Açık deniz rüzgarı: Kıyıdan okyanusa doğru esen rüzgarlar. Bu tür rüzgar sörf için iyidir çünkü kıvrım çizgisini tutar ve dalganın yüzünü yumuşatır.

Kıyı rüzgarı: Okyanustan kıyıya doğru esen rüzgarlar. Bu tür rüzgarlar sörf için kötüdür çünkü dalgaların kalitesini bozar.

İnci: Bu durum, sörfçünün ağırlığı tahtanın üzerinde çok fazla öne doğru kaydığı ve tahtanın burnu suyun altına daldığı zaman meydana gelir.

Mükemmel 10: Bir sörfçü, bir sörf yarışması sırasında bindiği bir dalga için mükemmel bir puan aldığında.

Domuz köpek: Sörfçünün bir dalganın fıçısının içindeyken tahtasının raylarını tuttuğu bir manevra.
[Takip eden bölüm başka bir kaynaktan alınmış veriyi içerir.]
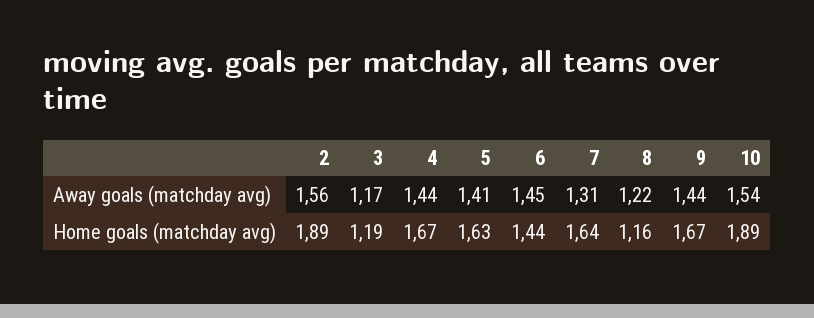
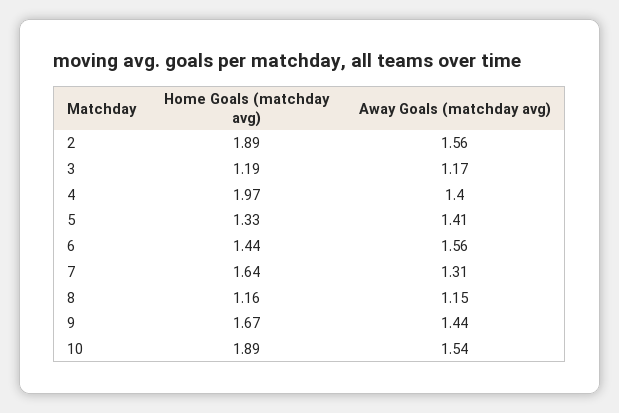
  {
    "2": {
      "Away goals (matchday avg)": 1.56,
      "Home goals (matchday avg)": 1.89
    },
    "3": {
      "Away goals (matchday avg)": 1.17,
      "Home goals (matchday avg)": 1.19
    },
    "4": {
-     "Away goals (matchday avg)": 1.44,
+     "Away goals (matchday avg)": 1.4,
-     "Home goals (matchday avg)": 1.67
+     "Home goals (matchday avg)": 1.97
    },
    "5": {
      "Away goals (matchday avg)": 1.41,
-     "Home goals (matchday avg)": 1.63
+     "Home goals (matchday avg)": 1.33
    },
    "6": {
-     "Away goals (matchday avg)": 1.45,
+     "Away goals (matchday avg)": 1.56,
      "Home goals (matchday avg)": 1.44
    },
    "7": {
      "Away goals (matchday avg)": 1.31,
      "Home goals (matchday avg)": 1.64
    },
    "8": {
-     "Away goals (matchday avg)": 1.22,
+     "Away goals (matchday avg)": 1.15,
      "Home goals (matchday avg)": 1.16
    },
    "9": {
      "Away goals (matchday avg)": 1.44,
      "Home goals (matchday avg)": 1.67
    },
    "10": {
      "Away goals (matchday avg)": 1.54,
      "Home goals (matchday avg)": 1.89
    }
  }

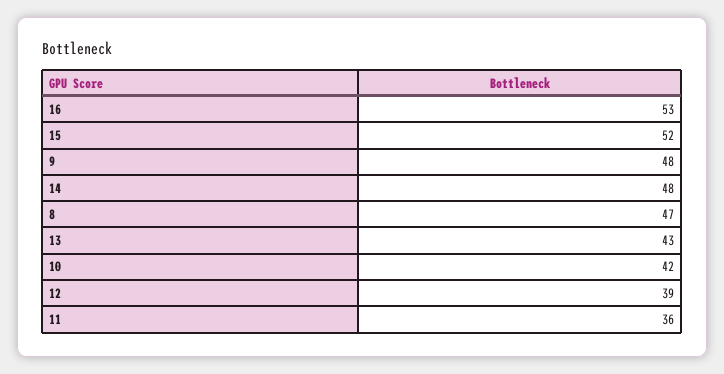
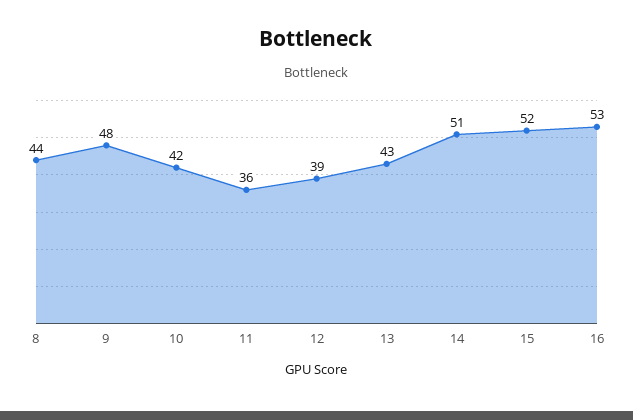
  {
    "16": 53,
    "15": 52,
    "9": 48,
-   "14": 48,
+   "14": 51,
-   "8": 47,
+   "8": 44,
    "13": 43,
    "10": 42,
    "12": 39,
    "11": 36
  }

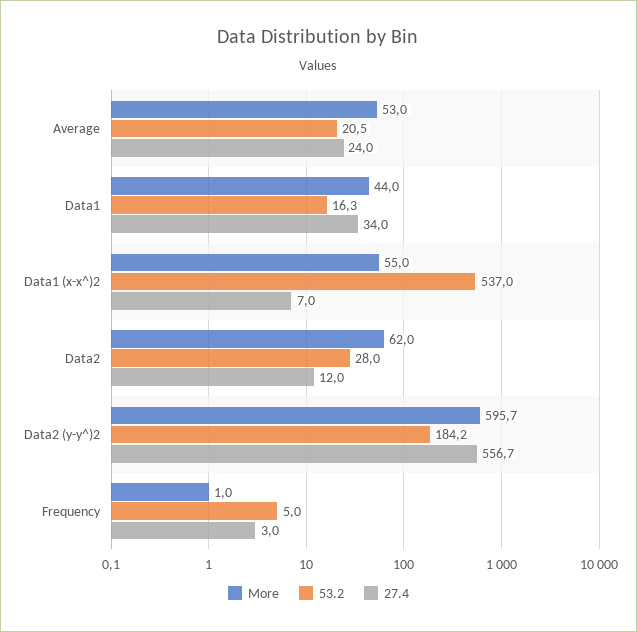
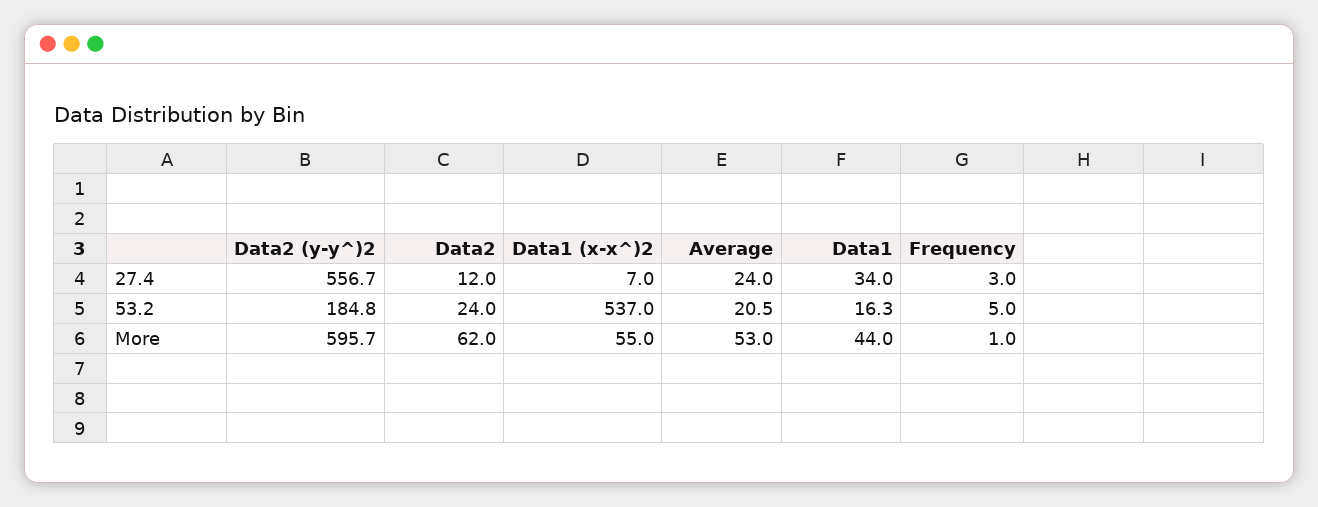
  {
    "More": {
      "Average": 53,
      "Data1": 44,
      "Data1 (x-x^)2": 55,
      "Data2": 62,
      "Data2 (y-y^)2": 595.7,
      "Frequency": 1
    },
    "53.2": {
      "Average": 20.5,
      "Data1": 16.3,
      "Data1 (x-x^)2": 537,
-     "Data2": 28,
+     "Data2": 24,
-     "Data2 (y-y^)2": 184.2,
+     "Data2 (y-y^)2": 184.8,
      "Frequency": 5
    },
    "27.4": {
      "Average": 24,
      "Data1": 34,
      "Data1 (x-x^)2": 7,
      "Data2": 12,
      "Data2 (y-y^)2": 556.7,
      "Frequency": 3
    }
  }

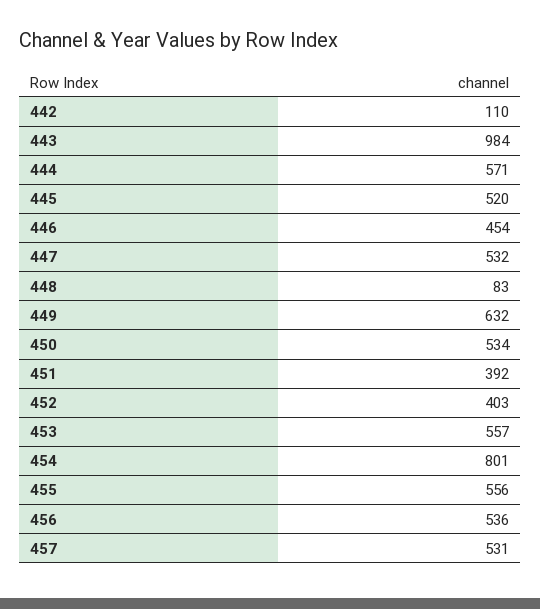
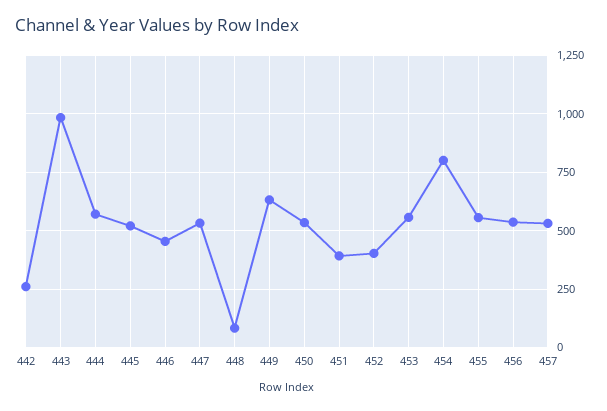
  {
-   "442": 110,
+   "442": 250,
    "443": 984,
    "444": 571,
    "445": 520,
    "446": 454,
    "447": 532,
    "448": 83,
    "449": 632,
    "450": 534,
    "451": 392,
    "452": 403,
    "453": 557,
    "454": 801,
    "455": 556,
    "456": 536,
    "457": 531
  }

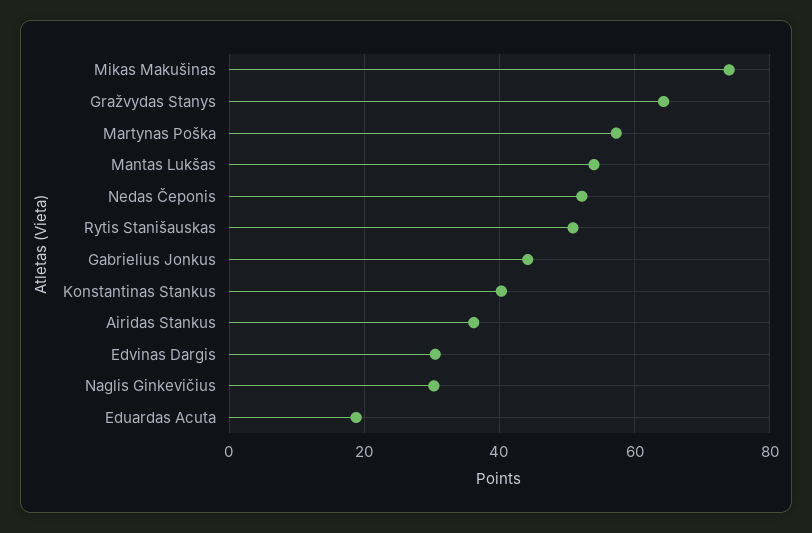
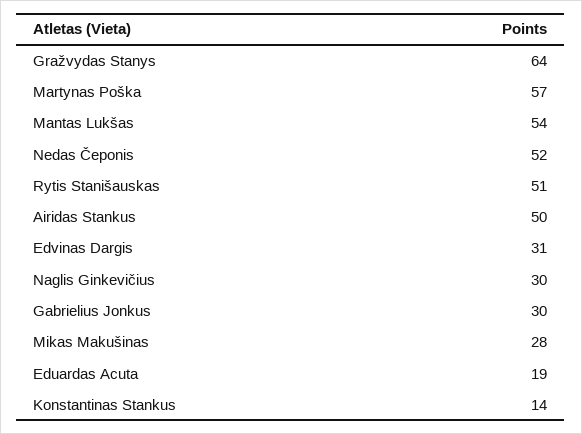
  {
-   "Mikas Makušinas": 74,
+   "Mikas Makušinas": 28,
    "Gražvydas Stanys": 64,
    "Martynas Poška": 57,
    "Mantas Lukšas": 54,
    "Nedas Čeponis": 52,
    "Rytis Stanišauskas": 51,
-   "Gabrielius Jonkus": 44,
+   "Gabrielius Jonkus": 30,
-   "Konstantinas Stankus": 40,
+   "Konstantinas Stankus": 14,
-   "Airidas Stankus": 36,
+   "Airidas Stankus": 50,
    "Edvinas Dargis": 31,
    "Naglis Ginkevičius": 30,
    "Eduardas Acuta": 19
  }

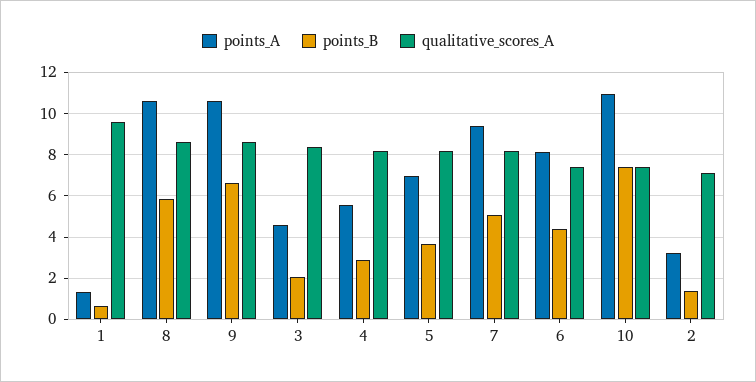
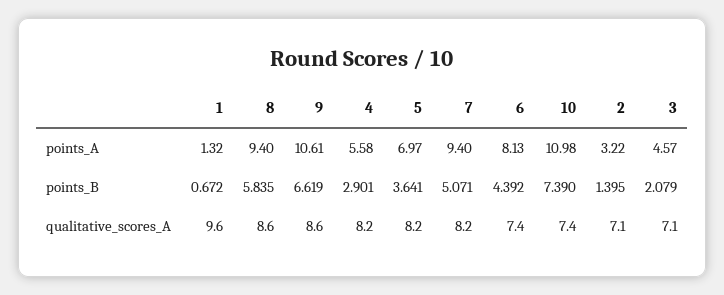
  {
    "points_A": {
      "1": 1.32,
-     "8": 10.5,
+     "8": 9.4,
      "9": 10.61,
      "3": 4.57,
      "4": 5.58,
      "5": 6.97,
      "7": 9.4,
      "6": 8.13,
      "10": 10.98,
      "2": 3.22
    },
    "points_B": {
      "1": 0.672,
      "8": 5.835,
      "9": 6.619,
      "3": 2.079,
      "4": 2.901,
      "5": 3.641,
      "7": 5.071,
      "6": 4.392,
      "10": 7.39,
      "2": 1.395
    },
    "qualitative_scores_A": {
      "1": 9.6,
      "8": 8.6,
      "9": 8.6,
-     "3": 8.5,
+     "3": 7.1,
      "4": 8.2,
      "5": 8.2,
      "7": 8.2,
      "6": 7.4,
      "10": 7.4,
      "2": 7.1
    }
  }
Domuz köpek, sörfçülerin kendilerini bir varilin küçük gözüne sokmalarına yardımcı olurken aynı zamanda daha fazla kontrol ve denge kazanmalarını sağlar.

Pop-up: Sörfçünün tahtasının üzerinde ayağa kalkmak için karnından yükseldiği bir manevra. Bu manevra, sörfçü bir dalga üzerinde havalanmak üzereyken gerçekleştirilir.

Quiver: Bir sörfçünün sahip olduğu sörf tahtası koleksiyonu.

Demiryolu: Sörf tahtasının kenarı.

Normal ayak: Sörfçünün sol ayağını öne doğru sürdüğü bir sörf tekniği.

Set: Bir dizi dalga sıraya yaklaşıyor.

Omuz: Yüz olarak da bilinen bu kısım, dalganın henüz kırılmamış olan kısmıdır. Sörfçüler dalganın kırılma bölgesinden omuza doğru ilerlerler.

Çok heyecanlıyım: Bu terim genellikle sörfçüler tarafından heyecan veya coşkuyu ifade etmek için kullanılır.

Harika: Güçlü rüzgarlar tarafından üretilen sörf yapılabilir dalga trenleri.

Kuyruk: Bir sörf tahtasının arka ucu.

Kırpma: Bir dalganın yüzünde ideal sörf çizgisini bulmak.

Tüp: Fıçı olarak da bilinen bu kısım, kırılmak üzereyken oluşan bir dalganın içi boş olan kısmıdır.

Balmumu: Çekişi artırmak için sörf tahtası güvertelerine uygulanan bir ürün.

Beyaz su: Bir dalga düz suya çarptığında beyaz suya dönüşür. Bu köpük ya da çorba olarak da adlandırılır.